Сача-беки вгляделся в его лицо. Это был тот шаман, который лечил Есугей-багатура, а позже в драной юрте сказал Темучину, обмыв раны на его шее: «Как ни бросай пыль — она падёт вниз, как ни опрокидывай светильник — пламя будет вздыматься кверху». Этих слов Сача-беки не слышал, как не слышал их никто, но он знал, что шаман после смерти Есугей-багатура годы не разговаривал ни с одним из нойонов тайчиутов и даже уходил куда-то в степь из улуса, да вот, знать, вернулся. Возвращению шамана можно было только радоваться — это была добрая примета, но Сача-беки, признав его, не испытал ничего, кроме досады. Подумал даже: «Не вовремя, ох, не вовремя он объявился».

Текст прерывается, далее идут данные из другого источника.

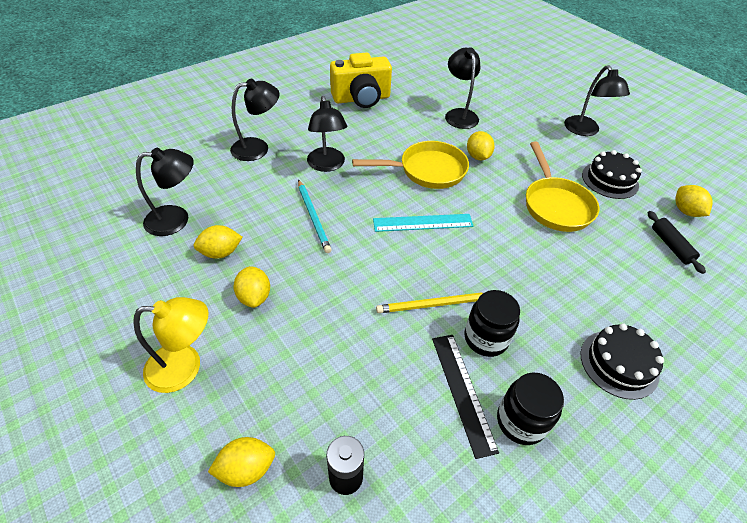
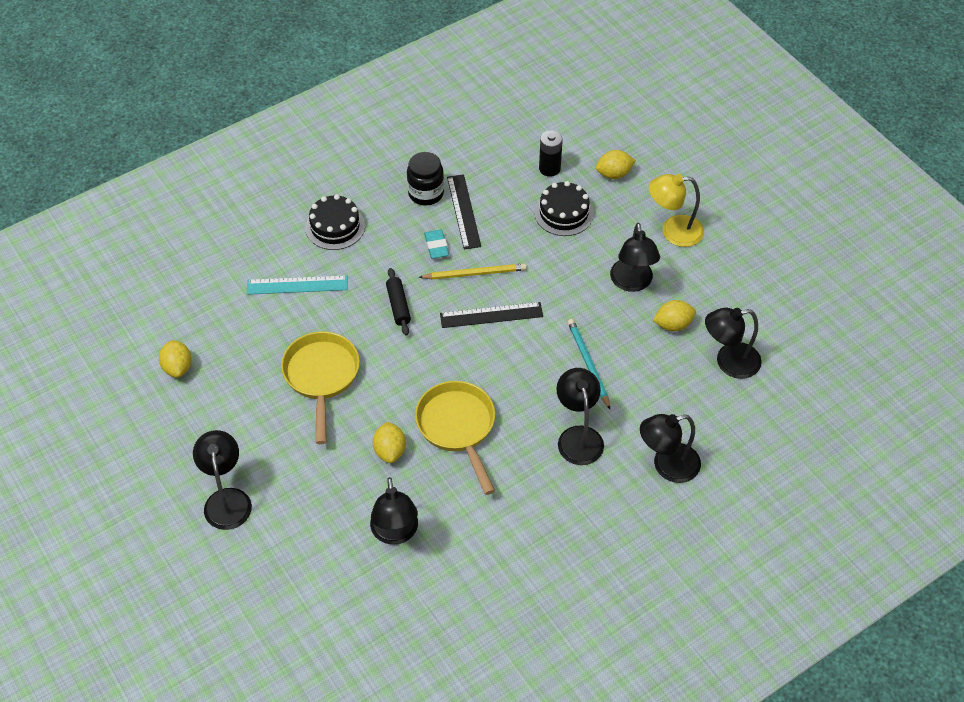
camera: 175 degrees left, 5 degrees up
yellow lemon [233,266,270,308] -> black lamp [610,223,660,292]
yellow camera [330,52,392,108] -> none
yellow pan [352,141,469,189] -> yellow pan turned 75 degrees clockwise [415,381,495,495]
turquoise ruler [373,214,473,232] -> turquoise ruler moved to [247,275,348,295]
black jar [464,290,520,357] -> turquoise eraser [424,230,449,259]
black cake [582,150,642,199] -> black cake moved to [534,181,594,236]
black rolling pin [648,211,706,274] -> black rolling pin moved to [386,268,411,336]
none -> black ruler [440,302,543,328]

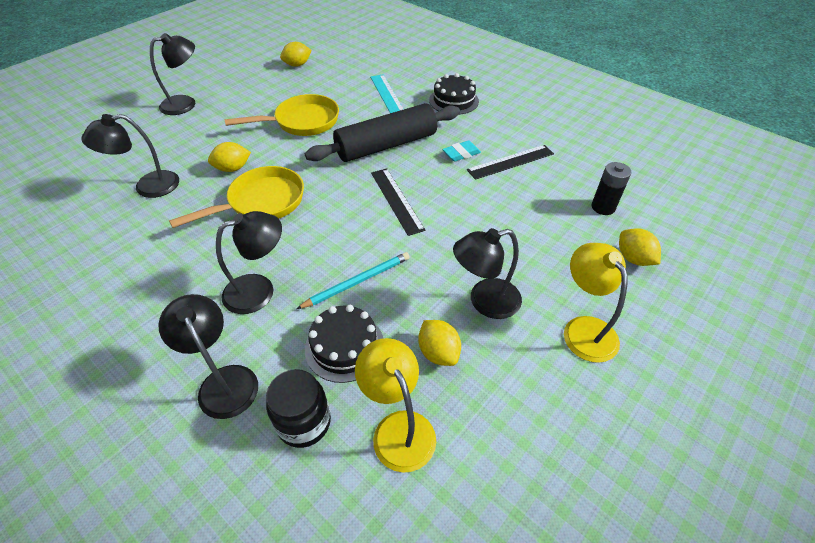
camera: 75 degrees right, 5 degrees down
black rolling pin [386,268,411,336] -> black rolling pin [305,103,460,162], size x2.22
black jar [407,152,444,205] -> black jar moved to [266,369,331,448]
yellow pencil [418,263,527,280] -> none
black cake [534,181,594,236] -> black cake moved to [305,305,383,383]
black lamp [705,308,762,379] -> yellow lamp [355,338,436,472]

Баранья лопатка почернела над углями. Шаман откинул полог юрты и выставил горелую кость на свет. Вгляделся в понятные только ему следы огня на лопатке, повертел кость в руке и вялым движением, безразлично бросил на угли.
Таргутай-Кирилтух грудью подался к шаману. Но тот вытер руки о полы драного халата, сказал:
— Время для гаданий не выпало.
— Я дам столько баранов, — заторопился Таргутай-Кирилтух, — сколько пальцев на твоих руках...
Шаман прервал его ворчливо:
— Бараны мне ни к чему, я не отарщик.
— Но хоть слово, слово скажи, — настаивал Таргутай-Кирилтух.
— Слова говорит Высокое небо, — поднимаясь от очага, сказал шаман, — нужны только сроки...
Шагнул к выходу, косолапя на вывороченных ногах, и, взявшись за полог, добавил:
— Жди большой нойон, жди.
И вышел.
Таргутай-Кирилтух и Сача-беки услышали, как шаман заговорил с нукерами, звякнуло стремя и отчётливо простучали копыта коня. Шаман, знать, уехал.
«Вот то хорошо», — подумал Сача-беки и повернулся к нойону.